Kansas State players, coaches, trainers and on down the list will gather at Frank Martin’s house today, where they will watch the NCAA tournament selection show. They will presumably celebrate when the Wildcats’ name is called as one of the 68 teams in the tournament field, and with their body of work this season that seems like a safe bet.
For the third straight year and fourth time in five seasons, K-State will likely play in the Big Dance. Prior to 2008, K-State had played in the tournament just twice since 1990, and six times since 1980, so this marks quite a feat.
Selection Sunday is a day of jubilation and joy for those teams who make the tournament. And after 19 games against Big 12 opponents there’s even more reason for K-State to rejoice today, because by either Thursday or Friday, they will be playing a team outside of its conference.
“We play in an unbelievable league,” Martin said. “The top six teams in this league this year are real, real good. I’m ready to go play somebody else. I’m sick and tired of watching Big 12 basketball to be honest with you. It’s too good.”
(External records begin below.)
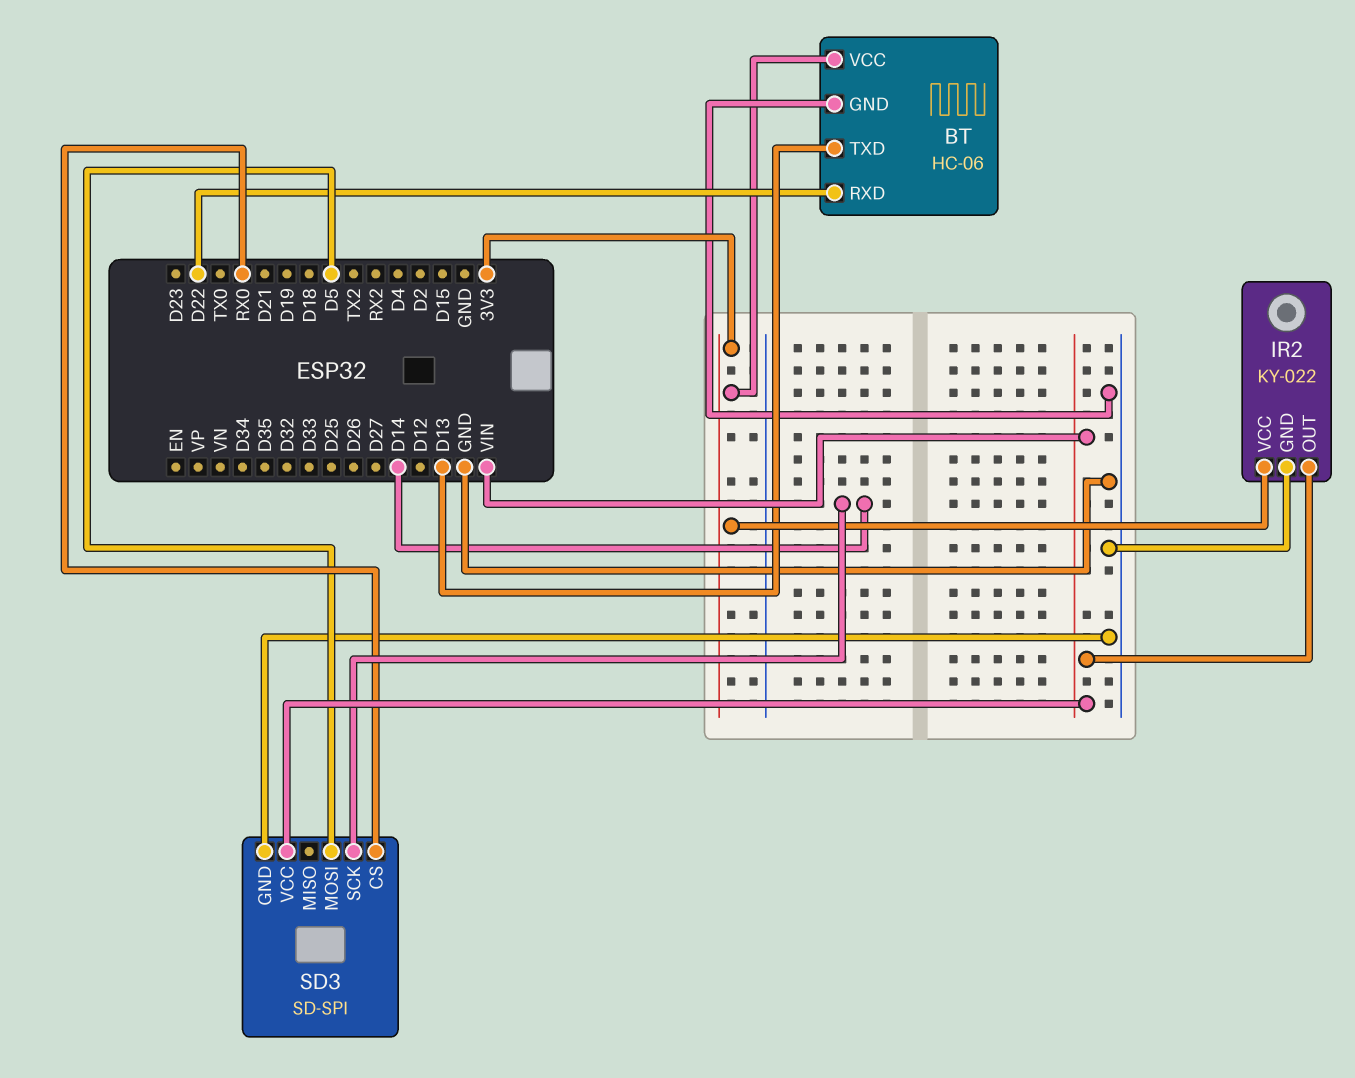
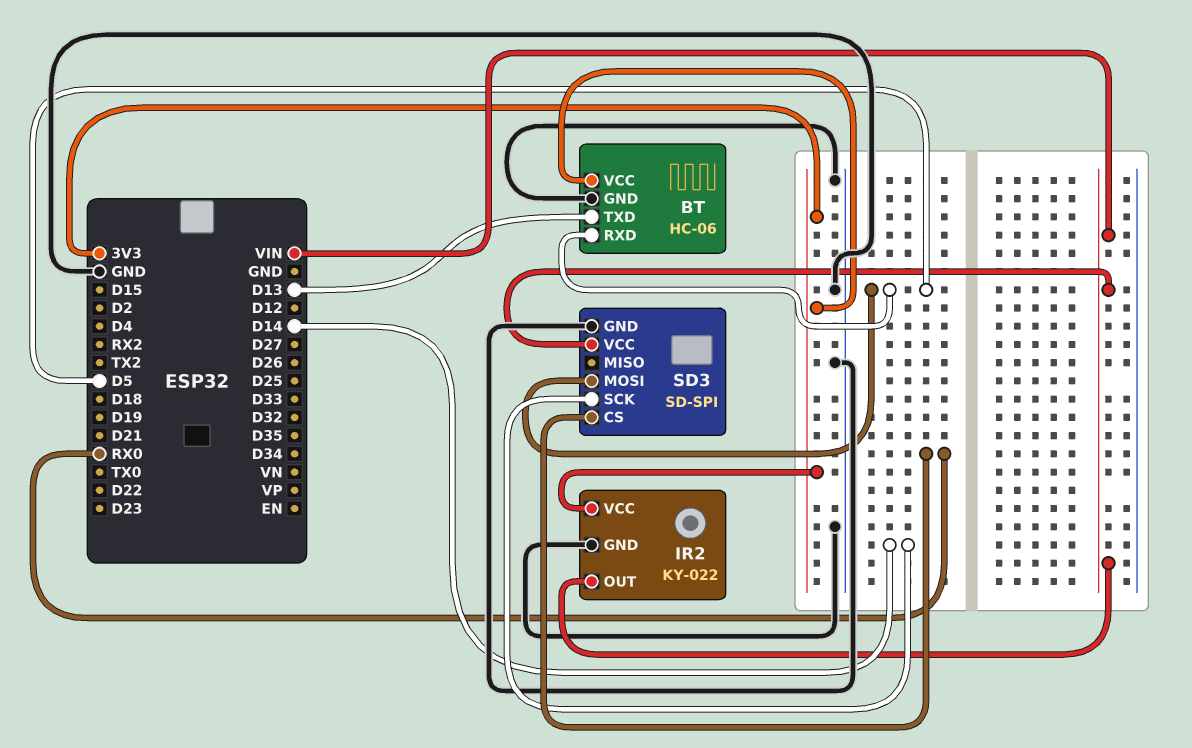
BT pin RXD: D22 -> D5

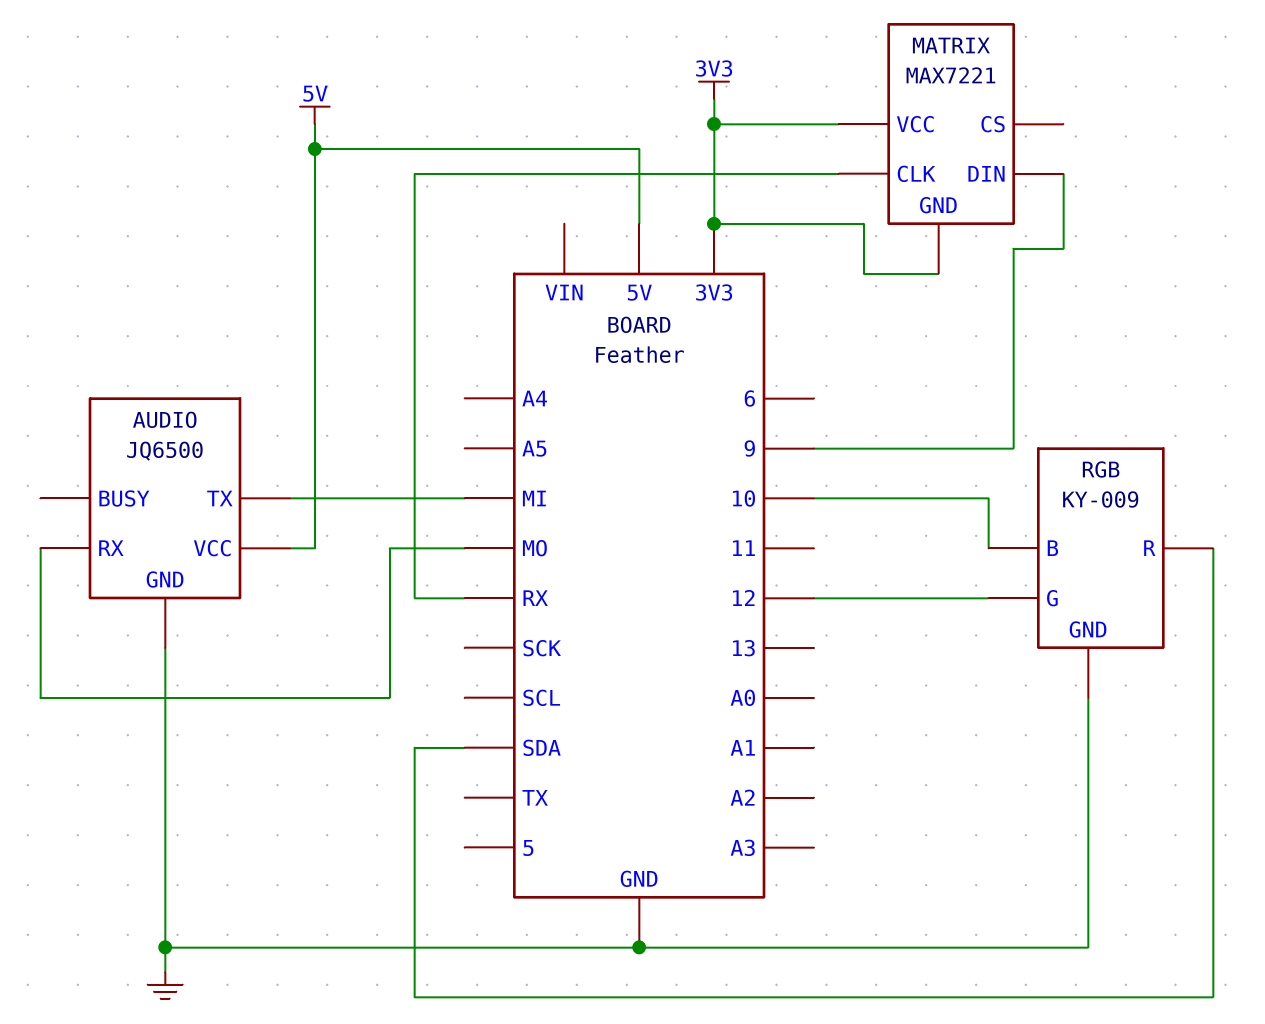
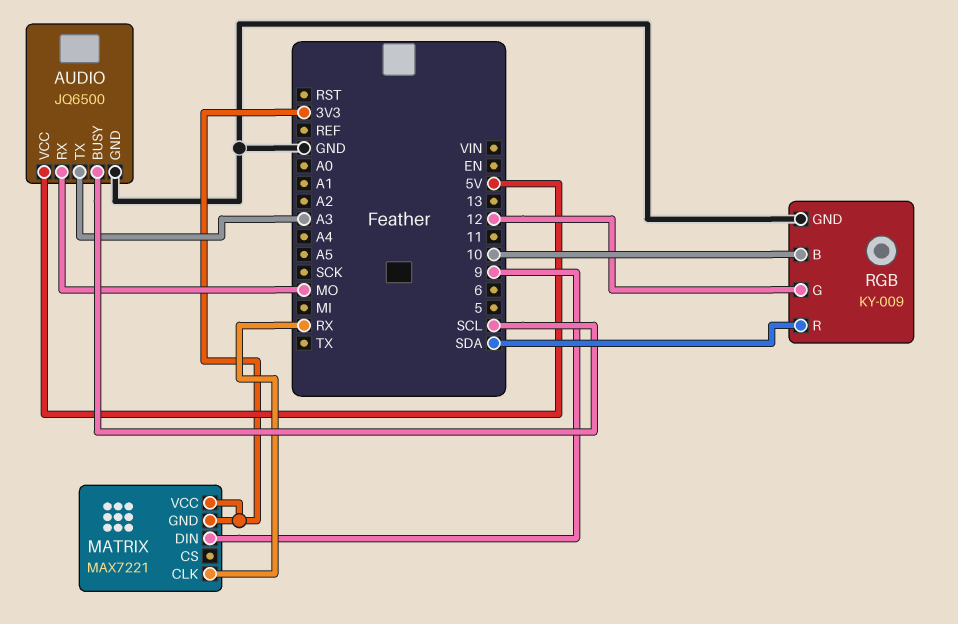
AUDIO pin BUSY: none -> SCL
AUDIO pin TX: MI -> A3

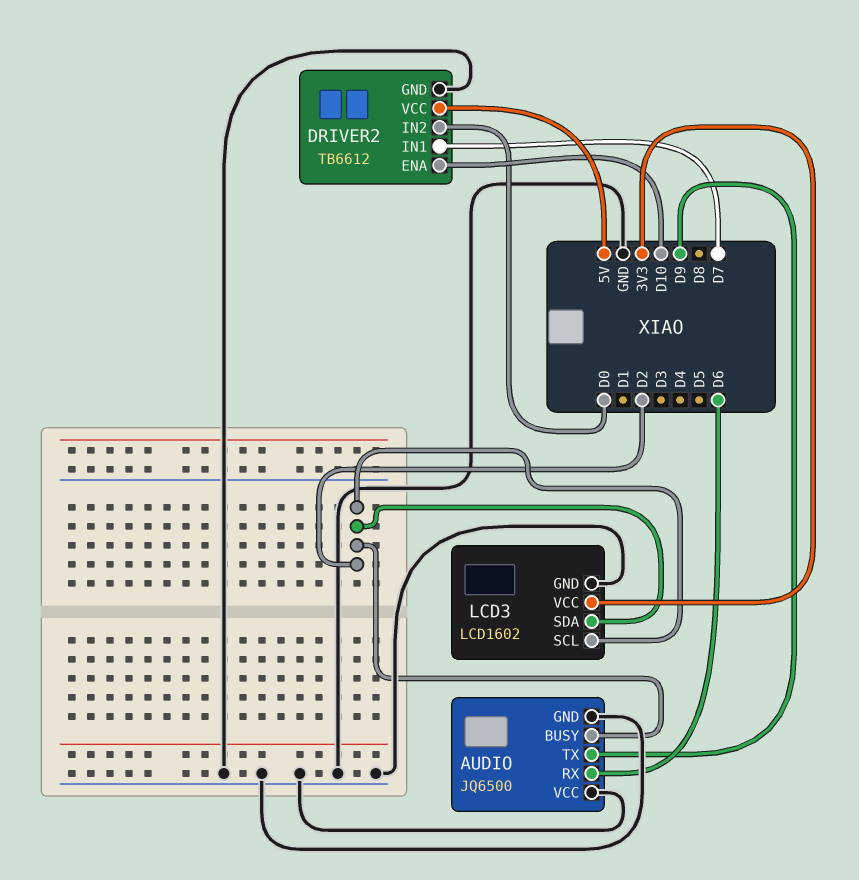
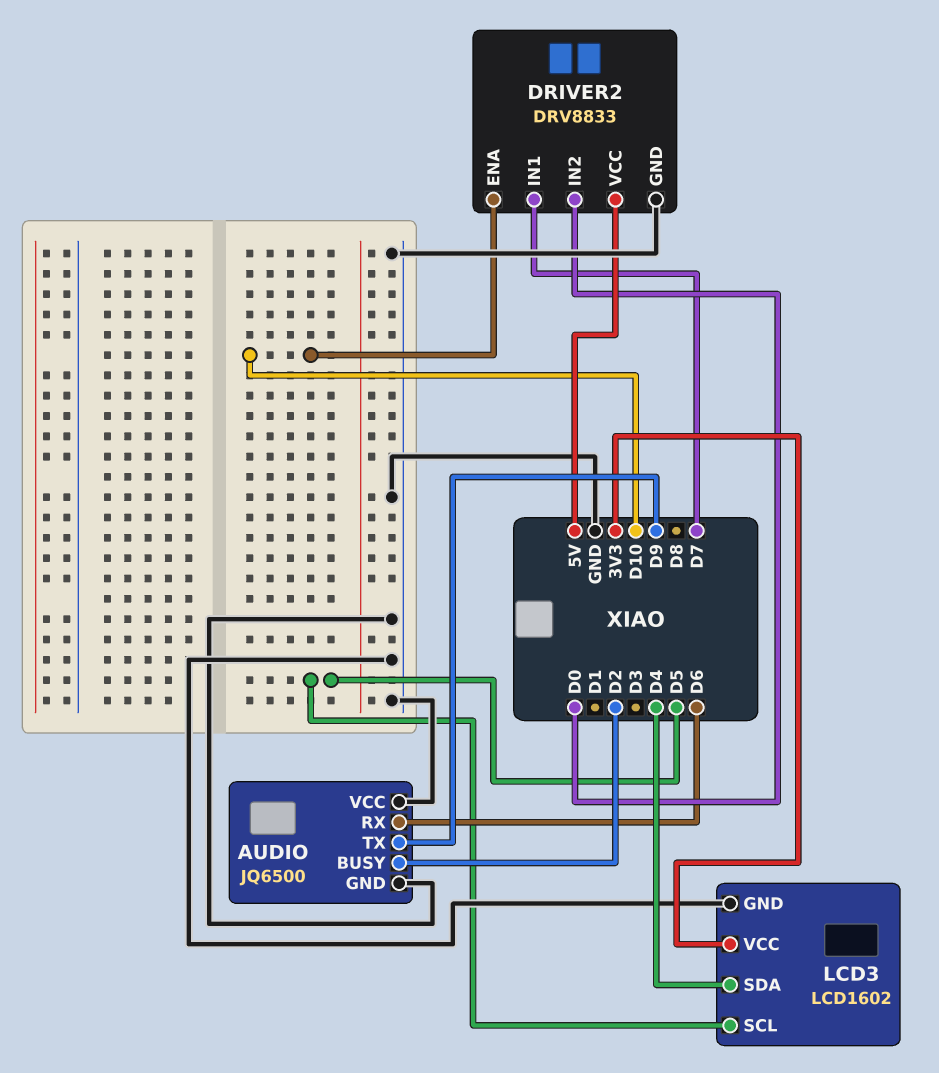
DRIVER2: TB6612 -> DRV8833
LCD3 pin SCL: D2 -> D5
LCD3 pin SDA: D2 -> D4

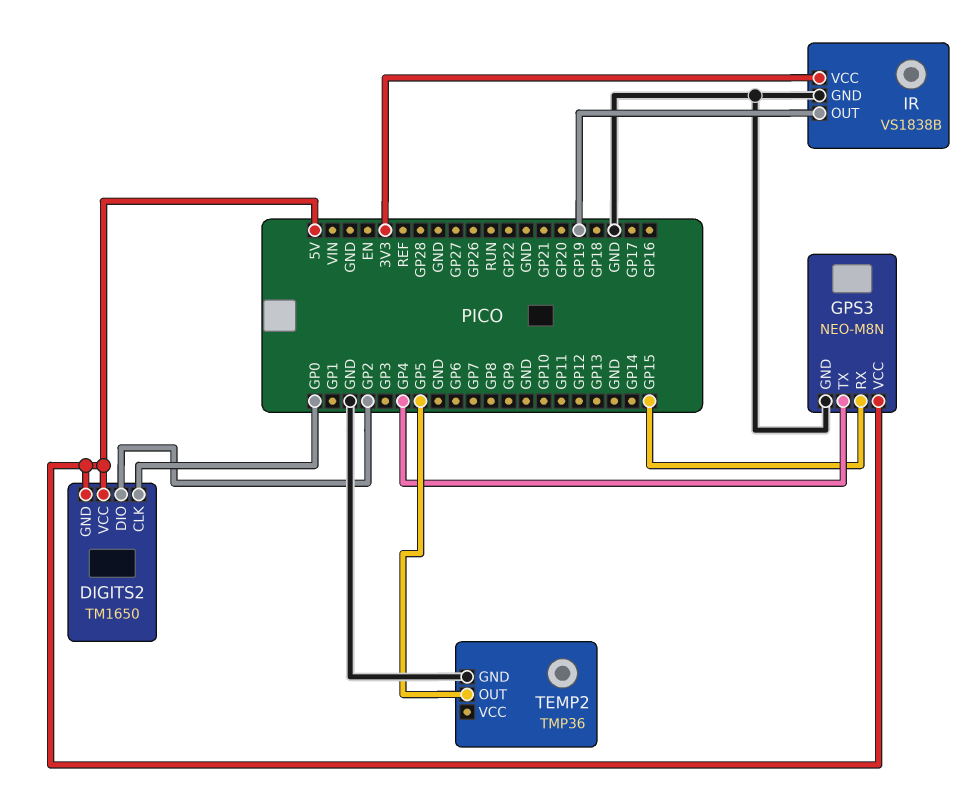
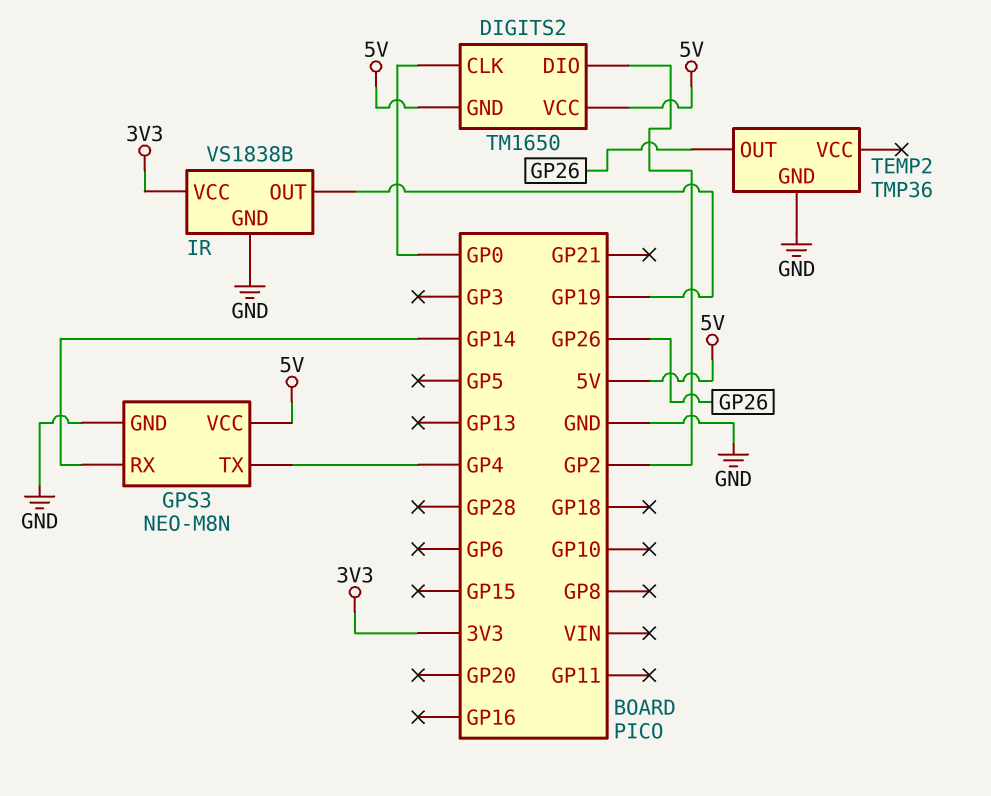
GPS3 pin RX: GP15 -> GP14
TEMP2 pin OUT: GP5 -> GP26

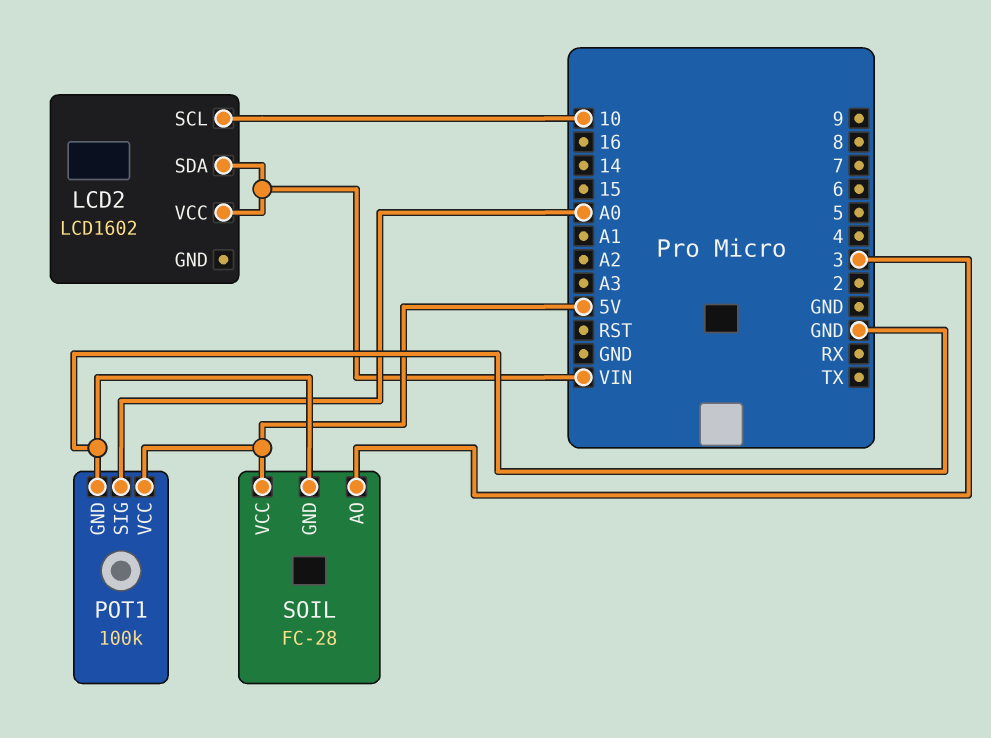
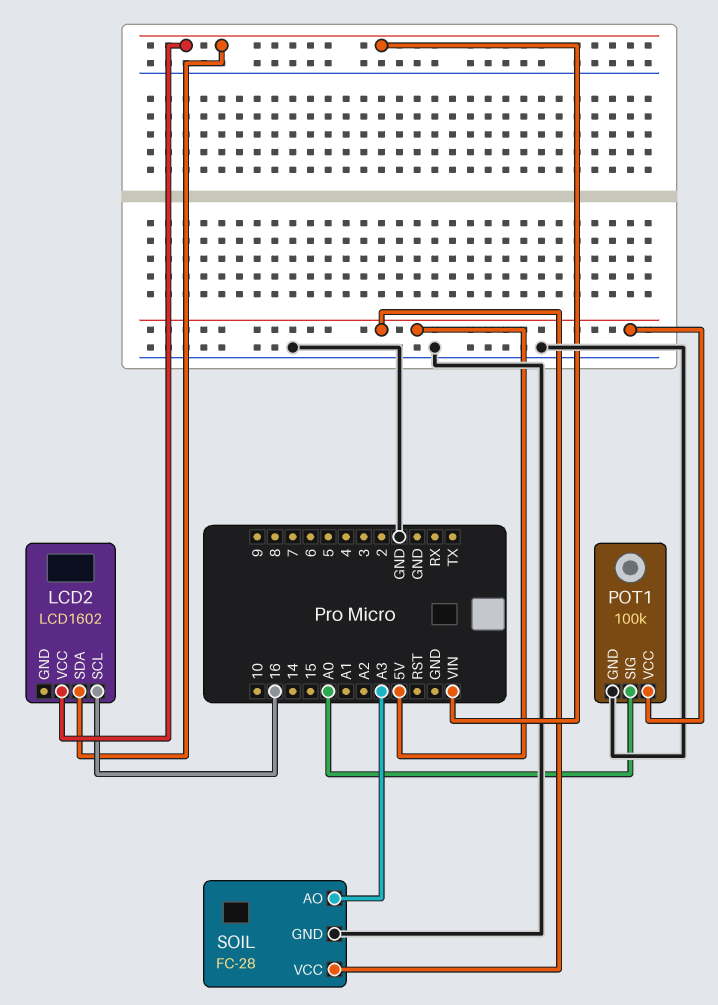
LCD2 pin SCL: 10 -> 16
SOIL pin AO: 3 -> A3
With the Wildcats almost assuredly in, the question now becomes what seed they’ll receive today and where they’ll play. K-State, which has an RPI of 44, is 6-7 versus the RPI-top 50 this season. The Wildcats won six games on the road compared to just four losses, and went 3-2 in neutral-court contests. Those are key numbers to the selection committee, which places added value on road wins and neutral-court victories.
K-State has been projected to be anywhere from a seven-seed to a 10-seed in most of the proposed brackets from the “experts.” No matter what seed the Wildcats are, they know, after sweeping Missouri and winning at Baylor this year that they can beat some of the country’s top teams. But the question lies on whether or not the Wildcats can put together the consistent play needed to make a run in the tournament.
With the youth that exists on K-State’s roster, there have been inconsistent moments. That was on display against Baylor on Thursday in the quarterfinals of the Big 12 Championship, when K-State’s defense, which had been solid all year, allowed the Bears to shoot 57 percent in an 82-74 victory that eliminated the Wildcats in their opening game.
“Maturity is the key,” K-State freshman Angel Rodriguez said Thursday after the loss. “Hopefully when we grow up and get a little older, get more experience, hopefully we’ll be more consistent. But right now I think that’s the reason why we’re not consistent because we’re immature and we tend to be unfocused I guess.”
But at this point, an inconsistent day could lead to the end of K-State’s season. So what do the Wildcats do to survive as long as possible during March Madness?
“Just us playing the game the right way,” Martin said. “You can’t control winning. That’s kind of out there. You can control who you are and do things to the best of your abilities. That’s what we have to do. And if you do that, winning takes care of itself most of the time.
“We’ve done a pretty good job of that for five years and we’ve done a good job of that in the NCAA tournament the three times we’ve been in it before. We’ve got to make sure we do that the right way sometime next week.”
The eight potential destinations
There are eight locations for the opening rounds of the NCAA tournament. Those are: Greensboro, N.C., Columbus, Ohio, Albuquerque, Nashville, Louisville, Omaha, Portland and Pittsburgh.
If K-State would advance through its first two games, they’d play in St. Louis, Phoenix, Boston or Atlanta.
The tournament begins on Tuesday with the play-in games in Dayton, Ohio, with the rest of the action tipping off on Thursday and Friday of this week.